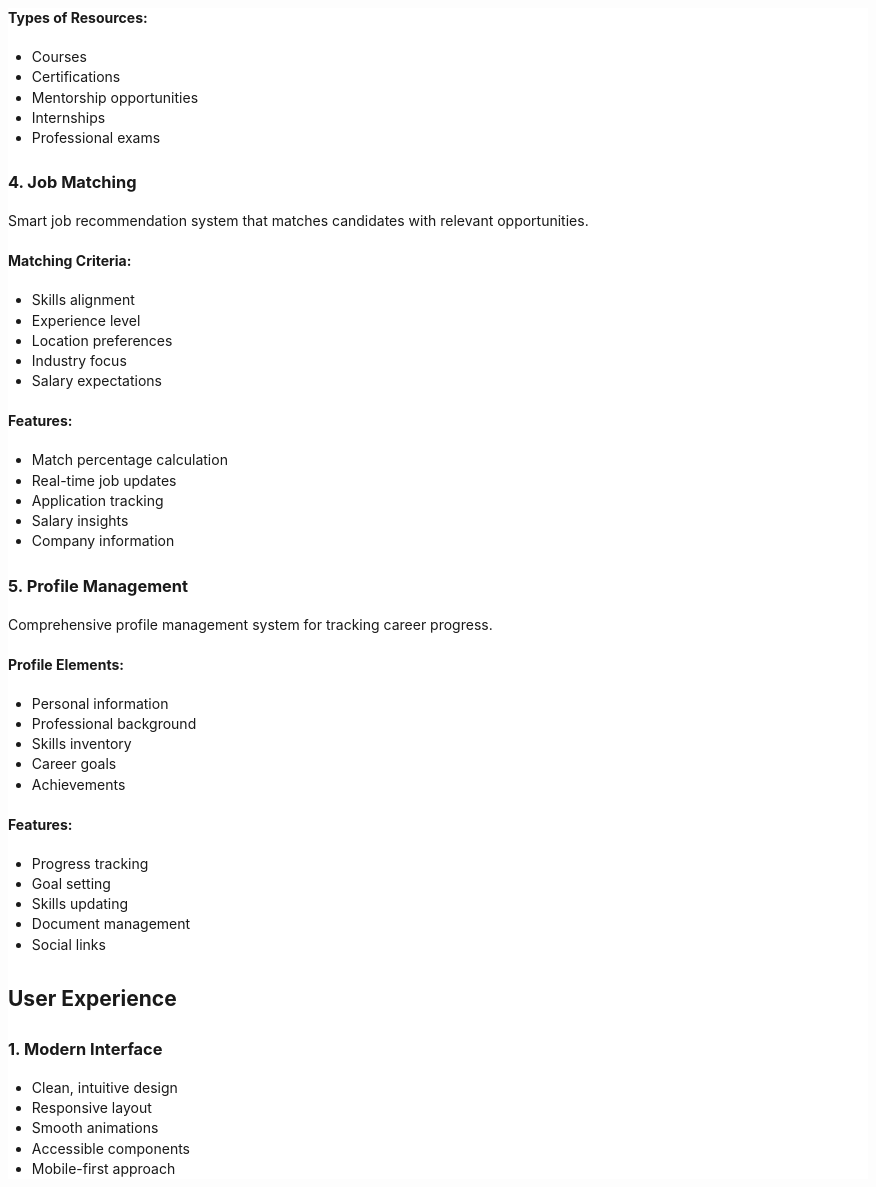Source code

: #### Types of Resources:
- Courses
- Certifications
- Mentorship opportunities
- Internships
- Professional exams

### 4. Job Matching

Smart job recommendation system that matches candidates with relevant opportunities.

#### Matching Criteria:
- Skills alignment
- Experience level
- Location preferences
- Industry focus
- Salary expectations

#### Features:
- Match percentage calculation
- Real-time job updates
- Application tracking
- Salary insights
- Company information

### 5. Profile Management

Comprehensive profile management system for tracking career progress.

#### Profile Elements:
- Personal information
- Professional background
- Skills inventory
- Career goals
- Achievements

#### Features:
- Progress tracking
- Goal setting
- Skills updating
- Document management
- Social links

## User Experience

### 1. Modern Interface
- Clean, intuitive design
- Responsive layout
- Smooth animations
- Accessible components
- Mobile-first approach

§

### DESCRIPTION OF THE TASK
Only the number is wanted: how many lines in the material above contain the string "information"?

### TASK OUTPUT
2